◆ **TASK DETAILS**
Once you find the line in the listing below that contains "#5 green box from (291, 1152) to (460, 1510)", copy it and every following line exactly, stopping at the end.

◆ **SOURCE DATA**
- - -

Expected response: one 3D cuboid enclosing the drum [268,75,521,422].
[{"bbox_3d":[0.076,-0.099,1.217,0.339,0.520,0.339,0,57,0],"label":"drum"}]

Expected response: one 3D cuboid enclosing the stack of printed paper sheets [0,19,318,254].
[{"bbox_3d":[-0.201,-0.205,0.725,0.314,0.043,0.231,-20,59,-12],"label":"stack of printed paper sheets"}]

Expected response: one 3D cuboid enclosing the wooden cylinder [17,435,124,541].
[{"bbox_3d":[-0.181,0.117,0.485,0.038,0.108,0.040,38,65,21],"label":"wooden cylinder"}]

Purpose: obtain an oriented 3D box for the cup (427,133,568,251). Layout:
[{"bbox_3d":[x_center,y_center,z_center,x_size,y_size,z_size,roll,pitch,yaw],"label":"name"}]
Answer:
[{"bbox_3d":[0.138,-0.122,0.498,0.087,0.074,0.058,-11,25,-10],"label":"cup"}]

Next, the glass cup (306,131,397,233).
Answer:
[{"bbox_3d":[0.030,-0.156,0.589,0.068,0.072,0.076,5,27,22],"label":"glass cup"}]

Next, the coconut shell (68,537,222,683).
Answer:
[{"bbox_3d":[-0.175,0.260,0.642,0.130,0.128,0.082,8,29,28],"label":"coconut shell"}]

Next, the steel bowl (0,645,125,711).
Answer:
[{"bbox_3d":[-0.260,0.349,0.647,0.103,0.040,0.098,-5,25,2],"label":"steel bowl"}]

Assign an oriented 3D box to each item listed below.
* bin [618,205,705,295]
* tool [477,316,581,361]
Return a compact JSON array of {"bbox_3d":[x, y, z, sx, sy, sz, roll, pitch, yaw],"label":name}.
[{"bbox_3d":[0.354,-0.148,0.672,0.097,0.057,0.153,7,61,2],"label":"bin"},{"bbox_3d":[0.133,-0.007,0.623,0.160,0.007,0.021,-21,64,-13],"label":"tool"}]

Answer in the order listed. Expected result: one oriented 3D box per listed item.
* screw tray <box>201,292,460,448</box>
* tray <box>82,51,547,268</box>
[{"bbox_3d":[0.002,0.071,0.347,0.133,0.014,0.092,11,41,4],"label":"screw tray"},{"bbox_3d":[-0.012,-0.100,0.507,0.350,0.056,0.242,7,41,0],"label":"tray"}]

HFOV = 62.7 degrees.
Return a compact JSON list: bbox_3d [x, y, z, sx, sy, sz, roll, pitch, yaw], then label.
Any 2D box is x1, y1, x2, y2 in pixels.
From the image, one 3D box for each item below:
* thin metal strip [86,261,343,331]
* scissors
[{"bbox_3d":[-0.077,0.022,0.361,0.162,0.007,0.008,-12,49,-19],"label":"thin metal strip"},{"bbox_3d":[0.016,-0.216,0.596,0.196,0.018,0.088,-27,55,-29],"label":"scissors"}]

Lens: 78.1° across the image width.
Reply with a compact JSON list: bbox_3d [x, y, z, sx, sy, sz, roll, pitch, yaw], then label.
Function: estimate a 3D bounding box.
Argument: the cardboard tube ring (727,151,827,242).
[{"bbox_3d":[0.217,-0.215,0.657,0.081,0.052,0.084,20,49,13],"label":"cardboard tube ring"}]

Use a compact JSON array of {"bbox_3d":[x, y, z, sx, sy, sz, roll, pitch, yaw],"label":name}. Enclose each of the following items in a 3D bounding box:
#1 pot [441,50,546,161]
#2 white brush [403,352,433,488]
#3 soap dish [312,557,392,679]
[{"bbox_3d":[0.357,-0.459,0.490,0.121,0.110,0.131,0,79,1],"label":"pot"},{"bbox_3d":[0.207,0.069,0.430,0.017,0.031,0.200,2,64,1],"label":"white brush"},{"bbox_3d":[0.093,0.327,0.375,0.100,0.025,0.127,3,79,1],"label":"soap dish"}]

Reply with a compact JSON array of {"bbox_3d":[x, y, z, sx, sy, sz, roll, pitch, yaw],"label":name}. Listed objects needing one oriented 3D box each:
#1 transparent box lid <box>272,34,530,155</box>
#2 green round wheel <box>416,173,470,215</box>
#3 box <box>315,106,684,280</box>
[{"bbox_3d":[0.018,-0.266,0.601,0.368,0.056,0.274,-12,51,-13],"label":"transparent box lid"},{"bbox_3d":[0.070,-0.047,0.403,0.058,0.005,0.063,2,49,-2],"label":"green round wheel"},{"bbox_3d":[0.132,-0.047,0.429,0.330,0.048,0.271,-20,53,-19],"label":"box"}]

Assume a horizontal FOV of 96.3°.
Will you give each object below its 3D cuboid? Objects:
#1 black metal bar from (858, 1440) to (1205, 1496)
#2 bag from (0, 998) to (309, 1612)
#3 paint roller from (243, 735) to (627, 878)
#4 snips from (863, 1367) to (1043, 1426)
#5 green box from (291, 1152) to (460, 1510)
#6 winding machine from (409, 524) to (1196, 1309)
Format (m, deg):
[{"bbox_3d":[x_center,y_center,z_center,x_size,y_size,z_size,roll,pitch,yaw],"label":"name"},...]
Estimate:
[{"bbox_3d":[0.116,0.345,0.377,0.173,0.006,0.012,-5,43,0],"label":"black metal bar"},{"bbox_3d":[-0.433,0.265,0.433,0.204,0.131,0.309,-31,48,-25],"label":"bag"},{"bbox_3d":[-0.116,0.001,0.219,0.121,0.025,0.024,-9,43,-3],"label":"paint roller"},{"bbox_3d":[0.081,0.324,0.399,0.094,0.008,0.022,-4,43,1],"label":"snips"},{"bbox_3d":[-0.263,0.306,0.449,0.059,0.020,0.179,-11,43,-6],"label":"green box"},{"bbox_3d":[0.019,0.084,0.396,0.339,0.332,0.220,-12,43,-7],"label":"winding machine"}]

- - -

◆ **SOLUTION TO THIS EXERCISE**
#5 green box from (291, 1152) to (460, 1510)
#6 winding machine from (409, 524) to (1196, 1309)
Format (m, deg):
[{"bbox_3d":[x_center,y_center,z_center,x_size,y_size,z_size,roll,pitch,yaw],"label":"name"},...]
Estimate:
[{"bbox_3d":[0.116,0.345,0.377,0.173,0.006,0.012,-5,43,0],"label":"black metal bar"},{"bbox_3d":[-0.433,0.265,0.433,0.204,0.131,0.309,-31,48,-25],"label":"bag"},{"bbox_3d":[-0.116,0.001,0.219,0.121,0.025,0.024,-9,43,-3],"label":"paint roller"},{"bbox_3d":[0.081,0.324,0.399,0.094,0.008,0.022,-4,43,1],"label":"snips"},{"bbox_3d":[-0.263,0.306,0.449,0.059,0.020,0.179,-11,43,-6],"label":"green box"},{"bbox_3d":[0.019,0.084,0.396,0.339,0.332,0.220,-12,43,-7],"label":"winding machine"}]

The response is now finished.